22 Nov BSP likely to keep dovish stance
By Luz Wendy T. Noble, Reporter
THE Philippine central bank would probably remain dovish and might cut benchmark interest rates again next month and in the next quarter as the recovery outlook remains uncertain, analysts said.
“If the pace of economic recovery continues to underperform official forecasts, as we expect in the near term, then policy rate cuts will be warranted,” Nomura Global Markets Research analysts Euben Paracuelles and Rangga Cipta said in a note.
Further cuts would likely come especially as inflation remains benign and stays within the target of the Bangko Sentral ng Pilipinas (BSP), whose monetary policy decisions continue to rely on data, they added.
“We reiterate our forecast that BSP will cut its policy rate by another 50 basis points (bps) to 1.5%, likely delivering 25 bps at its next monetary board meeting in December and then another 25 bps in the first quarter of 2021,” Mr. Paracuelles and Mr. Cipta said.
The central bank unexpectedly cut benchmark rates to a record on Thursday, citing the uncertainty caused by a fresh surge in coronavirus cases globally and recent typhoons on the struggling economy.
The economy shrank by 11.5% in the third quarter, bringing the total contraction in economic output for the three quarters to 10%.
Central bank Governor Benjamin E. Diokno also cited the continued contraction in domestic output and weak confidence among companies and households.
“The Monetary Board assessed that there remains a critical need for continuing policy support measures to bolster economic activity and boost market confidence,” he added.
The policy-making Monetary Board has slashed 200 bps from key interest rates this year to support the virus-stricken economy. This brought the overnight reverse repurchase, lending, and deposit facilities to new record lows of 2%, 2.5%, and 1.5% respectively.
The BSP expects inflation to average at 2.4% this year and at 2.7% next year, well within its 2-4% target.
Despite rate cuts this year, lending growth eased to 2.8% in September, the slowest in more than 13 years, as banks tightened their credit standards while borrowers’ confidence remained low.
“The benchmark overnight reverse repurchase rate is unlikely to be the only tool the BSP will utilize,” Sophia Ng, an analyst at Mitsubishi UFJ Global Markets Research, said in a separate note on Friday.

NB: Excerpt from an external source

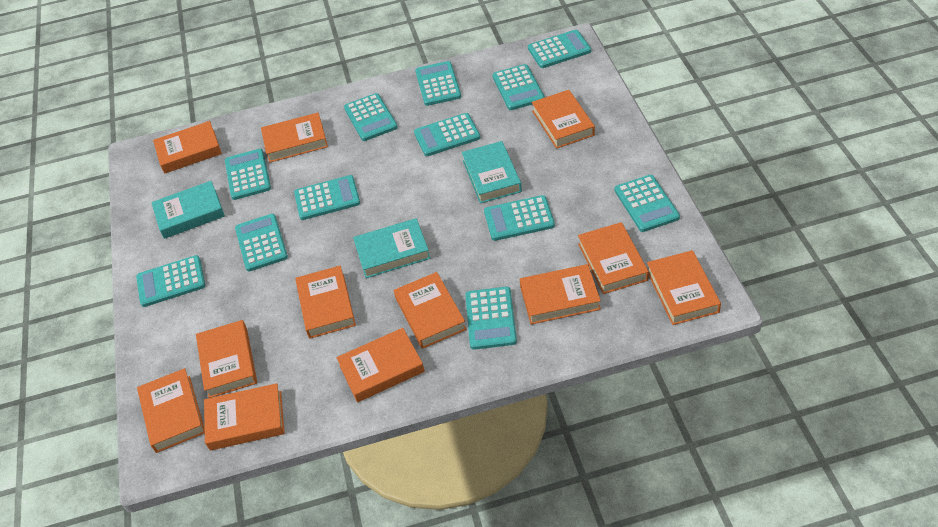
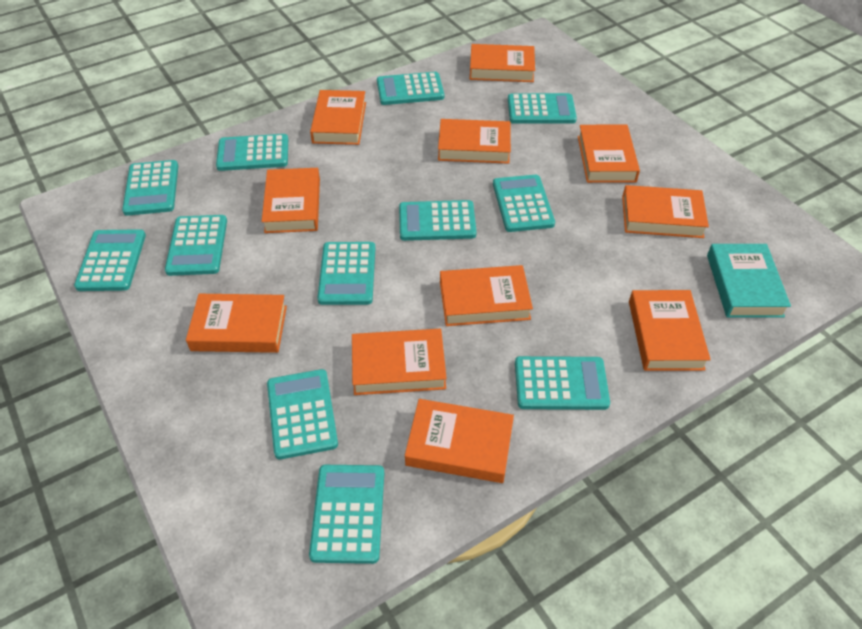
orange book: 12 -> 11
turquoise book: 3 -> 1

The central bank stands ready to “deploy the full arsenal of tools” as needed, she said, citing Mr. Diokno.
The central bank might also further cut the reserve requirement ratio for banks or may do another tranche of lending to the National Government, Ms. Ng said.
She said the Philippines is unlikely to get vaccines for the coronavirus in the first half of next year, which could lead to a slow recovery as restrictions remain in place.

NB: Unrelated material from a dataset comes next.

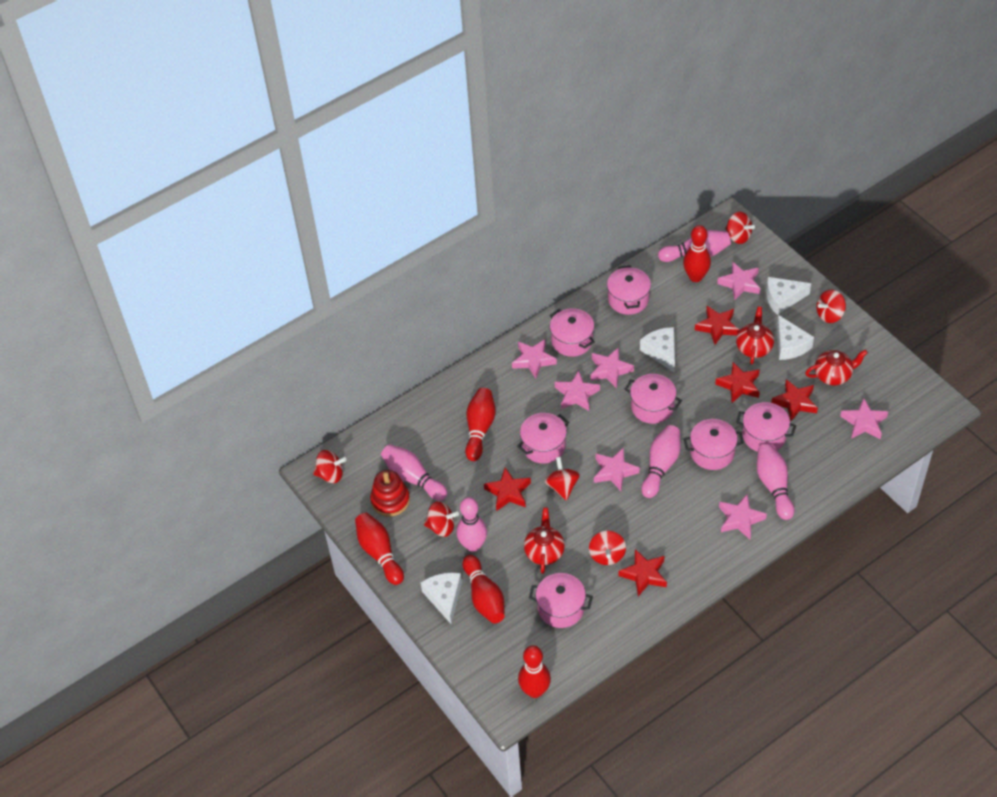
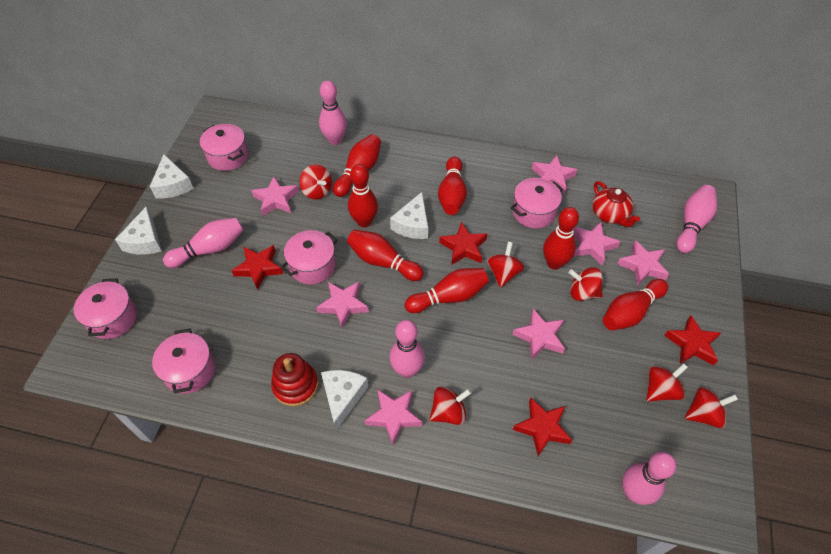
pink pot: 7 -> 5
red bowling pin: 5 -> 7
red star: 5 -> 4
red teapot: 3 -> 1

The Monetary Board is authorized to cut the reserve ratio by as much as 400 bps this year. It has slashed the ratio by 200 bps for big banks to 12%, and by 1% for thrift and rural banks to 3% and 2%, respectively.

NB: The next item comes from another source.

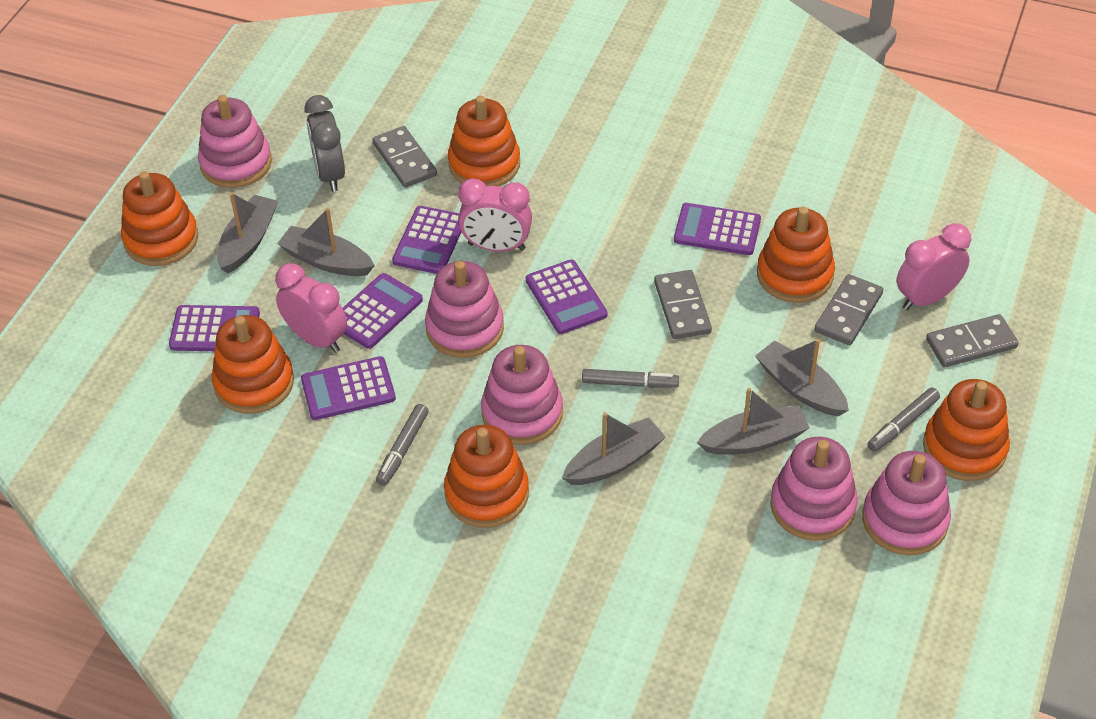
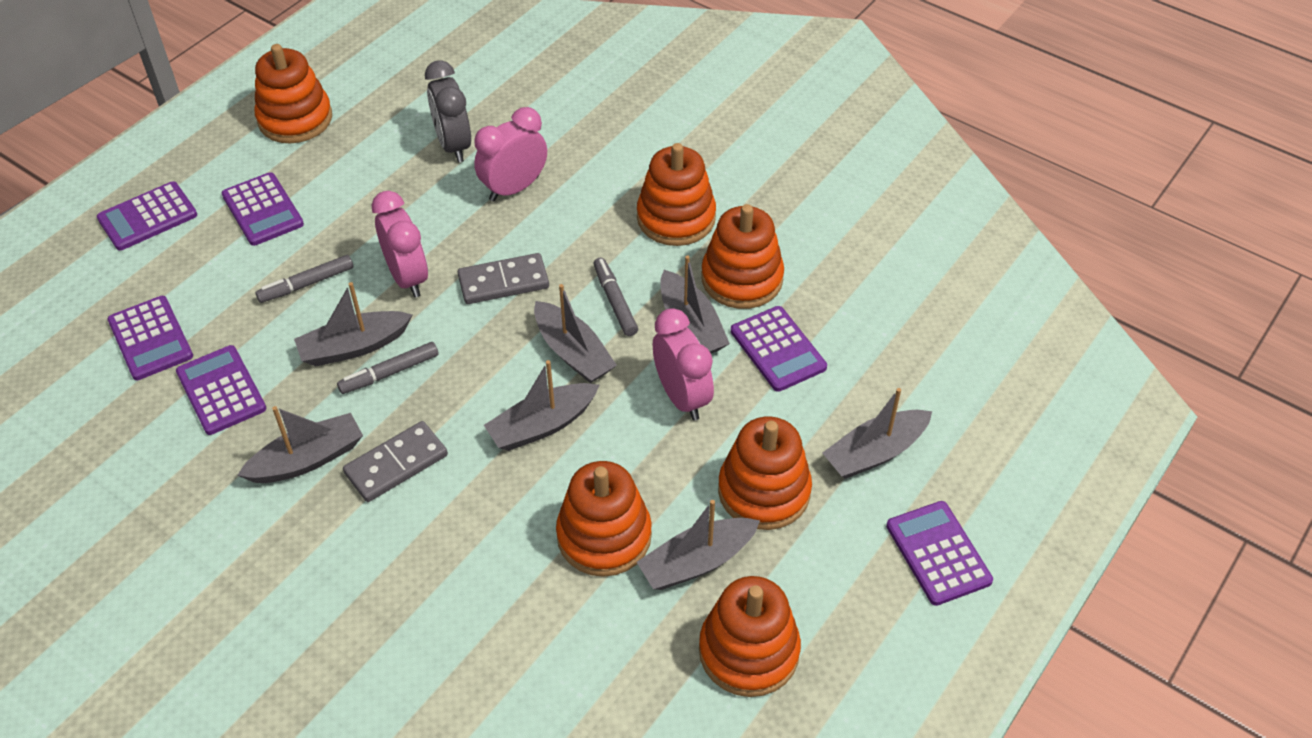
grey boat: 5 -> 7
grey domino: 4 -> 2
pink stacking toy: 5 -> 0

Meanwhile, the slow pace of fiscal stimulus measures from the government is a major concern and may force the central bank to cut rates further, ANZ Research Chief Economist for Southeast Asia and India Sanjay Mathur and economist Kanika Bhatnagar said.
“We do not rule out further rate cuts next year,” they said in a note. “Even so, in our view its efficacy will be limited by weak transmission.”
Fiscal measures from the Philippine government are equivalent to 3.9% of the gross domestic product (GDP), according to the policy tracker of the International Monetary Fund.
Fiscal responses from its neighbors are bigger including Malaysia at 5% of GDP, Thailand at 9.6%, Vietnam at 4.2% and Indonesia at 4.4%.
Congress passed a law in March to provide P275 billion in stimulus funds to sectors affected by the pandemic.
It allotted another P165.5 billion in a follow-up law in response to the crisis. The law also allowed the central bank to advance as much as P850 billion to the National Government at zero percent interest.
Lawmakers are also trying to fast-track the approval of the P4.5-trillion national budget for next year as it battles the COVID-19 pandemic.